After years of struggling to provide social services to Hawaii’s needy, nonprofit organizations emerged from this year’s Legislature with the means to carry out their functions near to what they sought. But they are far from complacent.
"I don’t see that this is a glorious it’s-a-new-day," says Ruthann Quitiquit, president and CEO of Parents and Children Together, a large organiza- tion that provides youth services in Kalihi. "I don’t see the money running into the coffers."
It could be worse. In the past few years, federal funds that social service programs had grown to expect became no longer available. State legislators turned to rainy day funds to provide $27 million to the programs two years ago, but the money went dry last year.
"Coming into this year, much of that money was drying up," said Alex Santiago, executive director of PHOCUSED — Protecting Hawaii’s Ohana, Children, Under Served, Elderly and Disabled — a coalition of health, housing and human service agencies. "These agencies were really saying we can’t hang on any longer; we’re going under."

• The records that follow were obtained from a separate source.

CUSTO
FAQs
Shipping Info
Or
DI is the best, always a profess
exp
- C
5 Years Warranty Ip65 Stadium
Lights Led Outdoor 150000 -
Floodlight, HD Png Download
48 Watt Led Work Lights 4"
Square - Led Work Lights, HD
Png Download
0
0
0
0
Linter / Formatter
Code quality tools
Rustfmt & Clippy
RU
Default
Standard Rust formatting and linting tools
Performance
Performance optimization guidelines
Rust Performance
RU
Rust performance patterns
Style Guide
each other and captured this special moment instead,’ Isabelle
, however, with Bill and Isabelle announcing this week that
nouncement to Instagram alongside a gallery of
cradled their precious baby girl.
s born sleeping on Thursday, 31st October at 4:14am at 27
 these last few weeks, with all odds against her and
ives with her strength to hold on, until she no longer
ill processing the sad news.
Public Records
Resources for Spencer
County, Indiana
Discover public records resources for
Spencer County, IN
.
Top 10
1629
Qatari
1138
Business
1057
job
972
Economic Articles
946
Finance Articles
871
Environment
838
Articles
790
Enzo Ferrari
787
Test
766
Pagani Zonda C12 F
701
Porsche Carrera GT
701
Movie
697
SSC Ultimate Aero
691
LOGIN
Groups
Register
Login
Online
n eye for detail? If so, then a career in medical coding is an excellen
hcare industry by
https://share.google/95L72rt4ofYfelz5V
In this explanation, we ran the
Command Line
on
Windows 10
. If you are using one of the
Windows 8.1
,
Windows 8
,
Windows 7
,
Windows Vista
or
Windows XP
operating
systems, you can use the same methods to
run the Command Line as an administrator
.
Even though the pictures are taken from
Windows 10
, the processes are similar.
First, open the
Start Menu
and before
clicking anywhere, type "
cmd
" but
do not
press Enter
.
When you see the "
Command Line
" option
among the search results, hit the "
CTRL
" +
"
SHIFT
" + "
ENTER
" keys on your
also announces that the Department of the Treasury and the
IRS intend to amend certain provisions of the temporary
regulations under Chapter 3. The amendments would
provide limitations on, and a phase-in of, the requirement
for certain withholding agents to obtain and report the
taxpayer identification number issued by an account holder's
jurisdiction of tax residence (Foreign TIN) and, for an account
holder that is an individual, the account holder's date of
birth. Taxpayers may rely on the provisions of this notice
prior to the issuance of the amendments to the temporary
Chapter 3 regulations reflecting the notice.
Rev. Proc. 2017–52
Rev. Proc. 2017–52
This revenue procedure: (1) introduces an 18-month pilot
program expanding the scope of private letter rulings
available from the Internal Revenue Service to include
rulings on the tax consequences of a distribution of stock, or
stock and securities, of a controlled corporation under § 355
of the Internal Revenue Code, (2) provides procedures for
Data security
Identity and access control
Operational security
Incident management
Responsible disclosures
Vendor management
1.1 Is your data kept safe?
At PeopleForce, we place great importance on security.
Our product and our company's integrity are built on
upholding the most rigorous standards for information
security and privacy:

Lawmakers this year provided $11.6 million for those programs, slightly more than half of what they sought but enough to instill them to restore much of the public health, welfare and education they have provided to the working poor. An additional $4.9 million was provided in a separate bill to help seniors through programs such as Kupuna Care.
Among the recipients will be Child & Family Services totaling nearly $450,000 for its centers on Oahu, Maui and Kauai. Howard S. Garval, the organization’s president and CEO, said the Oahu program was shut down last year because of cuts last November.
"Last year, what happened is that somehow, some way, lots of programs managed to borrow from Peter to pay Paul and hang on," said Santiago. "How many (employees) actually fell to the wayside is very difficult to tell.
"The private nonprofits are reluctant to admit or say ‘I had to cut this, I had to lay off people’ and all that," Santiago said. "They have shared that hundreds, hundreds of people that they employed are no longer employed by them. They have had massive layoffs in the private, nonprofit sector."
Hawaii’s poverty level had risen to 12.5 percent in 2009 from 8.6 percent four years earlier as the recession struck the nation, while organizations with the mission of coming to their assistance experienced fewer resources.
The state Department of Human Services cut funding to child welfare services last year by $12 million.
Parents and Children Together (PACT) provides services to 150 children on a typical day at Kuhio Park Terrace, at an afterschool program that provides services to children in one of the highest-risk communities, including an immigrant population from Micronesia, the Marshall Islands and other Pacific islands. The organization’s budget dropped from $22.5 million last year to $18 million this year.
Quitiquit said the employees who are fortunate to keep their jobs remain at fixed wages. "If I have a contract for six years, it’s the same amount of money every year," she said. "The staff have not seen raises in four years."
Quitiquit and other representatives of social service programs lined up during the recent Legislature to ask for assistance. PACT collaborated with Susannah Wesley Community Center and the Kalihi branch of YMCA in making their request and were rewarded with $150,000 for each of the three programs of youth services in the neighborhood.
Other amounts approved in House Bill 304 range from $50,000 each to Hawaii’s Alzheimer’s Association, Gregory House Programs and Moiliili Community Center to $1.75 million to Wahiawa General Hospital.
One of the persistent difficulties, Santiago said, is the view by "the community at large" that those using social service programs are recipients of "handouts and they don’t deserve it, and why don’t you guys just get a job; look at how hard I work." He expressed dismay about those who express anger and say, "I’m paying my taxes and it’s going to pay that low-life over there who should be working.
"These perceptions, I think, are ill-founded," he said. "I do know that there are people who abuse the system, and they’re sensationalized, and people think that they’re all that same way.
"For the most part, people are hurting out there big time," he said. "What we’re fighting for is to just again say, ‘Here but by the grace of God walk I,’ and I think all of us know that. And we’re trying to get others who have fallen, to pick them up and bring them along."
Still, while Quitiquit is pessimistic about the effects from the recession over the last three years, Santiago says, "I see the economy rebounding.
"I do see some indications and I’m trusting that what we’re hearing from everyone is that it is in fact rebounding, and we’re going to see things coming back together," he said. "That’s very, very reassuring to us."